==== PAGE EXTRACT ====
# Figaro on YouTube



## Sonata (Aug 7, 2010)

Any suggestions? I tried the 1985 Met version that was suggested here previously, but it's split up into separate videos which is irritating and one other which has no subtitles. As I've never seen it before, I'd like smooth continuous flow and subtitles. The local library does have a DVD, but my schedule is so busy it will be awhile before I can get over there. Thanks for your thoughts.


----------



## deggial (Jan 20, 2013)

try this one and if you like it (how can you not?!) you might go for versions without subtitles:






(it's *this* production)


----------



## Sonata (Aug 7, 2010)

Thanks a lot!! I'll give it a try.
Yeah, the second time through or so I'd be ok without subtitles. But I have in the past done a whole lot of listening without knowing what's going on, so I thought I would try the "proper" route this time :lol:

ETA: I browsed the first couple minutes after the overture, and I think it will do nicely  Nice clean set, good subtitles, decent video quality. Cool. I'll let you know what I think once I carve out time to watch!


----------



## deggial (Jan 20, 2013)

glad to help  from what I've seen, most Figaros on youtube are good (or maybe it's really hard to screw this one up - although it's happened in recent times...).


----------
==== DATA ROWS ====
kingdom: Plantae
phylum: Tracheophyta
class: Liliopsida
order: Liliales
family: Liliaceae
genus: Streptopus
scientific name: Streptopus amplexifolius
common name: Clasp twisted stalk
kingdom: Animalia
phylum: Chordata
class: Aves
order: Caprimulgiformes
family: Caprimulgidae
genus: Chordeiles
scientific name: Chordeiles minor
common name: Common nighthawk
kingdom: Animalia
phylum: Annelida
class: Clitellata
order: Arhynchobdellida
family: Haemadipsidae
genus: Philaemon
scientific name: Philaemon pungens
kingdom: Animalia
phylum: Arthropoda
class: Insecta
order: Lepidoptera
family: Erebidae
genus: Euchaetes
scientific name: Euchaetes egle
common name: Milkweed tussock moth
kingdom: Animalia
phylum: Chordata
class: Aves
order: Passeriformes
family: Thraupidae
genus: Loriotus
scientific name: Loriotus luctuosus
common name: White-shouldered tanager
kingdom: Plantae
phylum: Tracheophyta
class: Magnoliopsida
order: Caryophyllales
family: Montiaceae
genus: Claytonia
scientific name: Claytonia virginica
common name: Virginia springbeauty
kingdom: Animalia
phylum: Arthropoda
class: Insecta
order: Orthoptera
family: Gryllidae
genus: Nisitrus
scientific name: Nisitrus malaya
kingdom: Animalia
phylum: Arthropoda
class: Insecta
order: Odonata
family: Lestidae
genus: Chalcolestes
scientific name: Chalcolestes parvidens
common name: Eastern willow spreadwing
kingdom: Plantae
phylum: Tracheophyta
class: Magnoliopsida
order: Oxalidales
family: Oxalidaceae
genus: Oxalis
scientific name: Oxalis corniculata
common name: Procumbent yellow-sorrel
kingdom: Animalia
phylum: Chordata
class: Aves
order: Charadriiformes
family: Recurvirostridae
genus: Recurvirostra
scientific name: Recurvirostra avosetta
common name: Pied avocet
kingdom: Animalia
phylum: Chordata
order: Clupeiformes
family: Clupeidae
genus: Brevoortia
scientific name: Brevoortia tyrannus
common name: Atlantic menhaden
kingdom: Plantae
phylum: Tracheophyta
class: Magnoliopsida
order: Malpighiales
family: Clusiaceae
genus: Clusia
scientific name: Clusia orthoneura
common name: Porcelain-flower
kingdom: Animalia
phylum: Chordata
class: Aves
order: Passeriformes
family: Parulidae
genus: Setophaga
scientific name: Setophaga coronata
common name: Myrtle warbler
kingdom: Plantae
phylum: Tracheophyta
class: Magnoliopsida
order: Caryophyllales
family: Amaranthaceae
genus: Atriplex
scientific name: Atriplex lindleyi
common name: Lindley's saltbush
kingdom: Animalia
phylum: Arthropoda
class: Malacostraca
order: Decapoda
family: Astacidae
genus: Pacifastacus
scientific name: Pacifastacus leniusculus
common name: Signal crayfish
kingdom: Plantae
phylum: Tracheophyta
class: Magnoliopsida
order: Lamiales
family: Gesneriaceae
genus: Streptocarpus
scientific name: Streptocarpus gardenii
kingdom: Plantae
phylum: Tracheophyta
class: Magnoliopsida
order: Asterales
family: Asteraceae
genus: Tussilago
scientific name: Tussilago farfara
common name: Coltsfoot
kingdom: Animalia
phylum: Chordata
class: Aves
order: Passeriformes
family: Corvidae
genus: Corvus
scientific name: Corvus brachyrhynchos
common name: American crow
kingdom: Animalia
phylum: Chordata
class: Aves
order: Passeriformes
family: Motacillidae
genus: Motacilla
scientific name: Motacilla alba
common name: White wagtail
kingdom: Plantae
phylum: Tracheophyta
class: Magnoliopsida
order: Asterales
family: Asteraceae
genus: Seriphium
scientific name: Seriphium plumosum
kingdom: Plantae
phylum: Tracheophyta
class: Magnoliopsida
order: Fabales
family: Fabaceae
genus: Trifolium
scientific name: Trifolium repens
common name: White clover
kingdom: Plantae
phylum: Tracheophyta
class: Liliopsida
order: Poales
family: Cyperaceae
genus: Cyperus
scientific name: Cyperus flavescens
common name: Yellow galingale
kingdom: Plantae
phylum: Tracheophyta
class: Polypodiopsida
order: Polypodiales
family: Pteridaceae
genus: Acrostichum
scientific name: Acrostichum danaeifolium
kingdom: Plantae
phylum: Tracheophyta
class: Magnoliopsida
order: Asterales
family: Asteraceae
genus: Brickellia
====
--- EXERCISE INSTRUCTIONS ---
1 - From the forum thread about Figaro on YouTube, repeat the passage between "# Figaro on" and "for your thoughts.", inclusive.
2 - In the forum thread about Figaro on YouTube, what three qualities does Sonata mention after browsing the first couple minutes after the overture?

--- ANSWER SET ---
1 -
# Figaro on YouTube



## Sonata (Aug 7, 2010)

Any suggestions? I tried the 1985 Met version that was suggested here previously, but it's split up into separate videos which is irritating and one other which has no subtitles. As I've never seen it before, I'd like smooth continuous flow and subtitles. The local library does have a DVD, but my schedule is so busy it will be awhile before I can get over there. Thanks for your thoughts.

2 - A nice clean set, good subtitles, and decent video quality.